Washington State
House of Representatives
Office of Program Research
BILL
ANALYSIS
Health Care & Wellness Committee
HB 1713
Brief Description: Increasing access to health care services in rural and underserved areas of the state.
Sponsors: Representatives Maycumber, Chapman, Mosbrucker, Walsh, Ybarra, Tharinger, McEntire, Graham, Sandlin, Volz, Griffey, Couture, Kretz, Dent, Schmick, Barnard, Eslick and Timmons.
Brief Summary of Bill
  • Establishes a pilot project to increase medical assistance program payments to health care providers and facilities that serve a specified number of medical assistance and Medicare enrollees in rural areas or areas with a high concentration of persons who have historically been marginalized and underserved with respect to health care access.
Hearing Date: 2/15/23
Staff: Christopher Blake (786-7392).
Background:

Medicaid is a federal-state partnership with programs established in the federal Social Security Act and implemented at the state level with federal matching funds.  Federal law provides a framework for medical coverage of children, pregnant women, parents, elderly and disabled adults, and other adults with varying income requirements.
 
Payments to health care providers and facilities for providing health care services to enrollees are made in several ways.  For some enrollees, their health care providers are reimbursed for health care services through direct payments from the Health Care Authority (Authority) on a fee-for-service basis.  Alternatively, for about 85 percent of Washington's Medicaid clients, reimbursement is handled through a managed care arrangement.  Managed care is a prepaid, comprehensive system of health care delivery, including preventive, primary, specialty, and ancillary health services through a network of providers.  Under this arrangement, the Authority administers the program through contracts with managed care organizations on a capitated basis.  In turn, the managed care organization negotiates contracts with individual health care providers, group practices, clinics, hospitals, pharmacies, and other entities to participate in their Medicaid plan's network.
 
Beyond these two health care delivery and payment systems, there are other payment structures that reimburse health care providers and facilities to account for unique circumstances faced by some providers and facilities or to promote certain health system initiatives.  Examples of this include cost-based reimbursement for critical access hospitals and federally qualified health centers as well as incorporating value-based purchasing strategies into payment systems.

Summary of Bill:

The Health Care Authority (Authority) must conduct a pilot project in which medical assistance payments are increased for health care providers and facilities that meet certain criteria.  A health care provider or facility is eligible for the increased payment if:

  • it is authorized to provide covered services to medical assistance program enrollees;
  • it is located in either a rural area of the state or an area of the state with a high concentration of persons who have historically been marginalized and underserved with respect to health care access;
  • at least 50 percent of its patient encounters during the payment period were enrolled in medical assistance programs or Medicare; and
  • it submits the necessary information to determine eligibility for the additional payment and the amount of the payment.

 
The increased payment, referred to as a rebalancing payment, is available for the duration of the pilot project from July 1, 2024, until July 1, 2027.  The rebalancing payment is equal to the difference between the health care provider’s or facility’s reimbursement attributable to health care services provided to patients enrolled in medical assistance programs during the relevant time period and what the health care provider or facility would have been reimbursed had those services been reimbursed at 100 percent of reasonable costs based on Medicare reimbursement standards.  The relevant payment periods must be established on a quarterly basis.

 

The Authority must establish the criteria and methodologies for determining eligibility, calculate the appropriate rebalancing payment, establish a methodology for determining 100 percent of reasonable costs based on Medicare reimbursement standards, and disburse payments to health care providers and facilities on a quarterly basis.
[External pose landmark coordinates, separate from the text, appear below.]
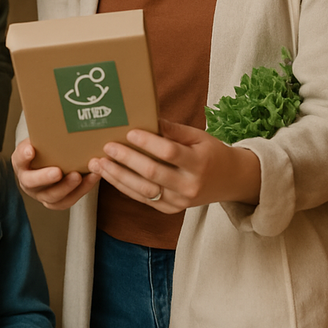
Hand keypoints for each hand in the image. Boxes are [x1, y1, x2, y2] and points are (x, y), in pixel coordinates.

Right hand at [11, 138, 99, 209]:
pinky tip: (92, 178)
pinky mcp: (56, 201)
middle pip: (32, 183)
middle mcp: (28, 181)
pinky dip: (82, 190)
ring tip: (78, 176)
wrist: (49, 161)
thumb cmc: (45, 148)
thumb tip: (55, 111)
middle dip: (45, 177)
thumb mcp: (40, 139)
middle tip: (58, 171)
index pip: (19, 159)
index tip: (31, 149)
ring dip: (66, 187)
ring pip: (51, 197)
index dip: (24, 155)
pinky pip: (68, 200)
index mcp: (21, 162)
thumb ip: (44, 131)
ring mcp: (41, 194)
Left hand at [88, 119, 260, 212]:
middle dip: (127, 159)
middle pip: (153, 173)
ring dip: (117, 176)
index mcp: (199, 163)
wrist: (229, 181)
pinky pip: (142, 199)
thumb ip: (174, 129)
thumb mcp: (198, 136)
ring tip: (98, 163)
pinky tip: (109, 174)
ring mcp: (179, 202)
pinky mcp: (169, 210)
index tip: (129, 132)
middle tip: (107, 146)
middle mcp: (189, 186)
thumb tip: (147, 117)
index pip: (169, 152)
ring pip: (143, 190)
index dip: (148, 142)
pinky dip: (123, 187)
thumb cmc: (210, 152)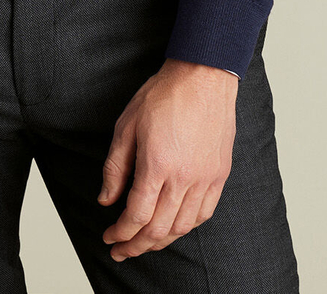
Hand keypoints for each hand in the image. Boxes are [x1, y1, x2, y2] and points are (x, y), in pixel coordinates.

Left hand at [98, 57, 237, 260]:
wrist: (203, 76)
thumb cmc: (164, 94)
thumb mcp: (127, 125)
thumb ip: (116, 166)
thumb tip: (107, 199)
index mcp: (157, 164)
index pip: (137, 215)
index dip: (120, 233)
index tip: (109, 237)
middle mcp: (184, 177)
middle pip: (159, 228)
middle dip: (136, 245)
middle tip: (121, 250)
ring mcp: (205, 178)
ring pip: (183, 226)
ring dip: (161, 240)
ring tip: (145, 243)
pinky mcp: (219, 174)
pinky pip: (204, 213)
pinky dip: (187, 226)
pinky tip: (175, 226)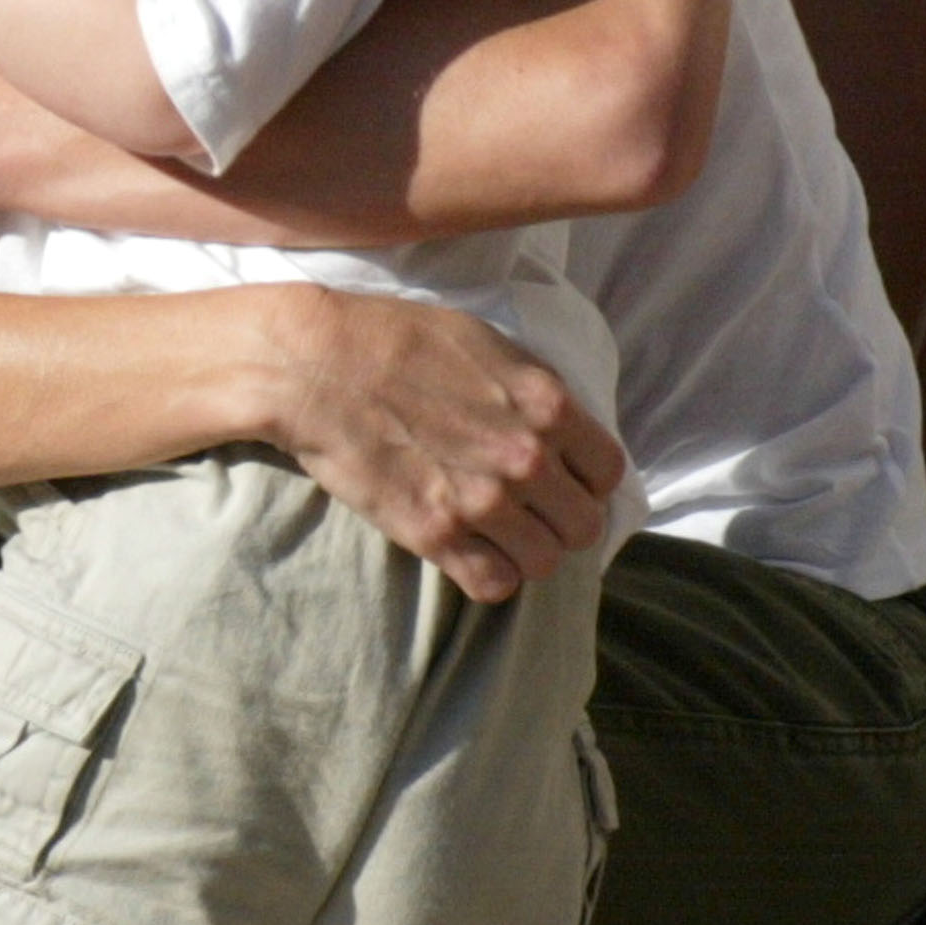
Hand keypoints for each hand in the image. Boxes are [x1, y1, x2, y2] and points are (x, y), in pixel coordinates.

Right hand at [266, 290, 624, 600]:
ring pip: (544, 562)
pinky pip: (494, 585)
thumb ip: (533, 391)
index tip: (563, 480)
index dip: (587, 480)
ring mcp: (481, 500)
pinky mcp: (434, 532)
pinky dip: (487, 575)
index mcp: (546, 404)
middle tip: (530, 512)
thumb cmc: (396, 340)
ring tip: (498, 535)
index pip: (607, 472)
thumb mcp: (486, 343)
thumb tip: (558, 426)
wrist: (317, 365)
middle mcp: (525, 457)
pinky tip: (470, 553)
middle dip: (560, 521)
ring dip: (525, 552)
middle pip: (583, 525)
The Authority must submit a report to the Governor and the Legislature on the results of the pilot project by December 1, 2027.  The report must include:

  • the number of health care providers and facilities that received the rebalancing payment and the average amounts received by category of health care providers or facility;
  • an analysis of access to health care services and overall health impacts from changes in aspects in communities receiving rebalancing payments;
  • a comparison of the status of health care providers and facilities in communities receiving rebalancing payments before and after the pilot project with respect to payment rates, the numbers of health care providers and facilities, and the number of services provided to members of the community; and
  • recommendations for ways to more equitably reimburse health care providers and facilities in medical assistance programs so that private insurance programs are not compelled to pay higher rates to offset low medical assistance rates.
Appropriation: None.
Fiscal Note: Available.
Effective Date: The bill takes effect 90 days after adjournment of the session in which the bill is passed.